● What is needed:
Nothing but the lines from the top of the following entries through the line with "everyday administrative responsibilities." should be printed, exactly as they are.

● Transcribed page contents:
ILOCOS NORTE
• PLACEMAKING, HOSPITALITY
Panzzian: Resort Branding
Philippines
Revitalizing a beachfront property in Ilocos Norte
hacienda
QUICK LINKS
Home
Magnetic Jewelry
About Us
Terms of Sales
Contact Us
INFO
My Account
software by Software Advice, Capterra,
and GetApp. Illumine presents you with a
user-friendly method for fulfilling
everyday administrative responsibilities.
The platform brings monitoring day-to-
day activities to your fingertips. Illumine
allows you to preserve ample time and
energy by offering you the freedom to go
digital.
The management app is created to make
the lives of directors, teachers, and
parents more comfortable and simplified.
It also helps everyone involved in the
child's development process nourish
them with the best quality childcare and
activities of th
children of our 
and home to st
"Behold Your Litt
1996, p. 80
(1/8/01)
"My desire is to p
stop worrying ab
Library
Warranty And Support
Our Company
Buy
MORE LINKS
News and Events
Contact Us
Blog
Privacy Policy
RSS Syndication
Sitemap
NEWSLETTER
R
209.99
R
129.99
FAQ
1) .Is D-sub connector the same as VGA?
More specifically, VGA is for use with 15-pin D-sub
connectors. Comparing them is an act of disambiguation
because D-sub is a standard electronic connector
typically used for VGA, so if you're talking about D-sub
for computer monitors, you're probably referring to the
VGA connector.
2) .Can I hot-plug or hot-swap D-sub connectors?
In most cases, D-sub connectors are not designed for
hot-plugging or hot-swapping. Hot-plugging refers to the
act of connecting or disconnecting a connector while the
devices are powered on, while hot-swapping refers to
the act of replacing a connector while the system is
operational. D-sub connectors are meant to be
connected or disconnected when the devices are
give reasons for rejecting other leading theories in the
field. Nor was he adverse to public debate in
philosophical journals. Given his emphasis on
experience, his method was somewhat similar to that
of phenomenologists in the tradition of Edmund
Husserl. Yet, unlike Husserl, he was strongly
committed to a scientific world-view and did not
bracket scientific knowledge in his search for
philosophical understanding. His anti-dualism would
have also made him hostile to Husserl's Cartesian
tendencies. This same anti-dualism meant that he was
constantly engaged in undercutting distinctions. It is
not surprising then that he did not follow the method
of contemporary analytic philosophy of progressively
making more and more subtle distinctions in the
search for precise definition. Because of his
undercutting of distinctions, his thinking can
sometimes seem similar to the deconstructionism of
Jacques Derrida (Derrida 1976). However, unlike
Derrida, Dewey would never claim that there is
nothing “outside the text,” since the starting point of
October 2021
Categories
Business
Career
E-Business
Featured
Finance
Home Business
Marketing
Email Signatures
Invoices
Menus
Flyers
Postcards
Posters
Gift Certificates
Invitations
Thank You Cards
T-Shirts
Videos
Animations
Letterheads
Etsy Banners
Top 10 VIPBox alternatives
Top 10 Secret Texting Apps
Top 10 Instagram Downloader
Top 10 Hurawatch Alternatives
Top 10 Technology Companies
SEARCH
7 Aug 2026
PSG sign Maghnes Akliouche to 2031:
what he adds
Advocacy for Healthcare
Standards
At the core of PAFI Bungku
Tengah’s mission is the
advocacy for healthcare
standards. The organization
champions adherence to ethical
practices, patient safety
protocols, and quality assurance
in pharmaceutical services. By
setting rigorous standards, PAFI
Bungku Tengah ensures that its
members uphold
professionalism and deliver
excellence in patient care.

● Response to this task:
ILOCOS NORTE
• PLACEMAKING, HOSPITALITY
Panzzian: Resort Branding
Philippines
Revitalizing a beachfront property in Ilocos Norte
hacienda
QUICK LINKS
Home
Magnetic Jewelry
About Us
Terms of Sales
Contact Us
INFO
My Account
software by Software Advice, Capterra,
and GetApp. Illumine presents you with a
user-friendly method for fulfilling
everyday administrative responsibilities.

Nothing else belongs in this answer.